Among the entries, which lines carry the string "Konsequenzen"? Copy each of them.

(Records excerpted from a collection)
++++++++++++++++++++

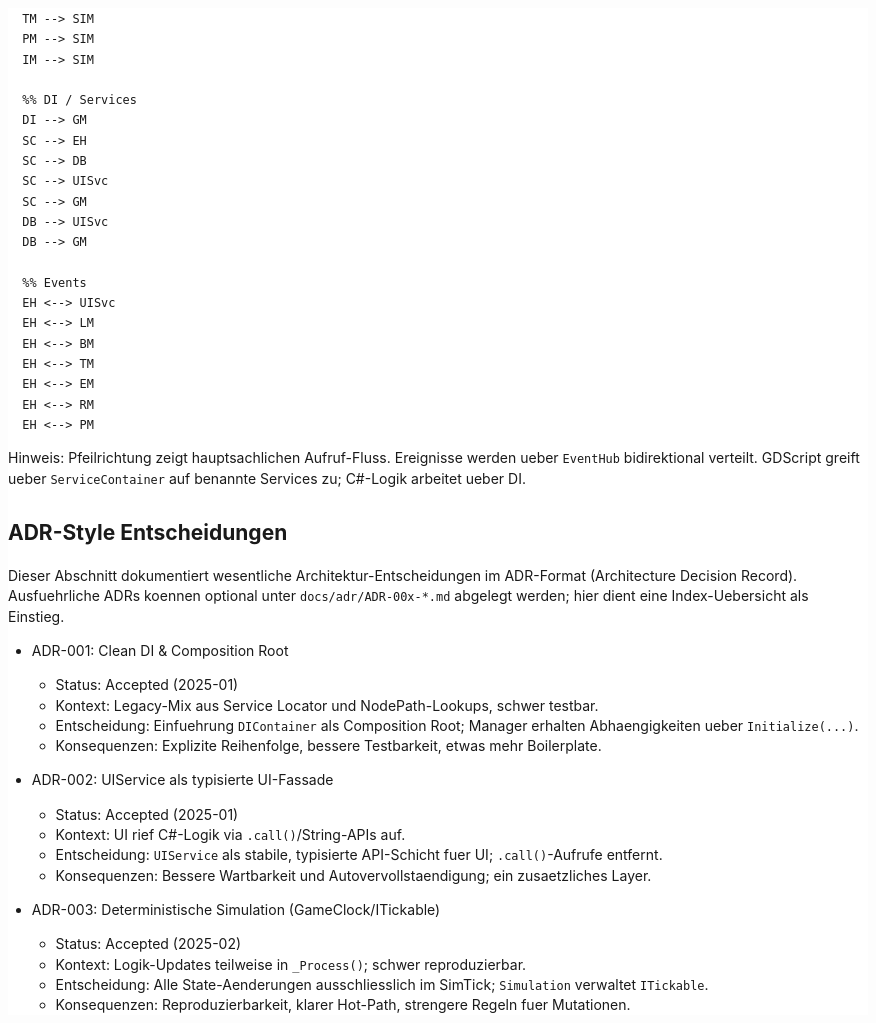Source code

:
 ```mermaid
  TM --> SIM
  PM --> SIM
  IM --> SIM

  %% DI / Services
  DI --> GM
  SC --> EH
  SC --> DB
  SC --> UISvc
  SC --> GM
  DB --> UISvc
  DB --> GM

  %% Events
  EH <--> UISvc
  EH <--> LM
  EH <--> BM
  EH <--> TM
  EH <--> EM
  EH <--> RM
  EH <--> PM
```

Hinweis: Pfeilrichtung zeigt hauptsachlichen Aufruf-Fluss. Ereignisse werden ueber `EventHub` bidirektional verteilt. GDScript greift ueber `ServiceContainer` auf benannte Services zu; C#-Logik arbeitet ueber DI.

## ADR-Style Entscheidungen

Dieser Abschnitt dokumentiert wesentliche Architektur-Entscheidungen im ADR-Format (Architecture Decision Record). Ausfuehrliche ADRs koennen optional unter `docs/adr/ADR-00x-*.md` abgelegt werden; hier dient eine Index-Uebersicht als Einstieg.

- ADR-001: Clean DI & Composition Root
  - Status: Accepted (2025-01)
  - Kontext: Legacy-Mix aus Service Locator und NodePath-Lookups, schwer testbar.
  - Entscheidung: Einfuehrung `DIContainer` als Composition Root; Manager erhalten Abhaengigkeiten ueber `Initialize(...)`.
  - Konsequenzen: Explizite Reihenfolge, bessere Testbarkeit, etwas mehr Boilerplate.

- ADR-002: UIService als typisierte UI-Fassade
  - Status: Accepted (2025-01)
  - Kontext: UI rief C#-Logik via `.call()`/String-APIs auf.
  - Entscheidung: `UIService` als stabile, typisierte API-Schicht fuer UI; `.call()`-Aufrufe entfernt.
  - Konsequenzen: Bessere Wartbarkeit und Autovervollstaendigung; ein zusaetzliches Layer.

- ADR-003: Deterministische Simulation (GameClock/ITickable)
  - Status: Accepted (2025-02)
  - Kontext: Logik-Updates teilweise in `_Process()`; schwer reproduzierbar.
  - Entscheidung: Alle State-Aenderungen ausschliesslich im SimTick; `Simulation` verwaltet `ITickable`.
  - Konsequenzen: Reproduzierbarkeit, klarer Hot-Path, strengere Regeln fuer Mutationen.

++++++++++++++++++++

◆ **EXPECTED OUTPUT**:
  - Konsequenzen: Explizite Reihenfolge, bessere Testbarkeit, etwas mehr Boilerplate.
  - Konsequenzen: Bessere Wartbarkeit und Autovervollstaendigung; ein zusaetzliches Layer.
  - Konsequenzen: Reproduzierbarkeit, klarer Hot-Path, strengere Regeln fuer Mutationen.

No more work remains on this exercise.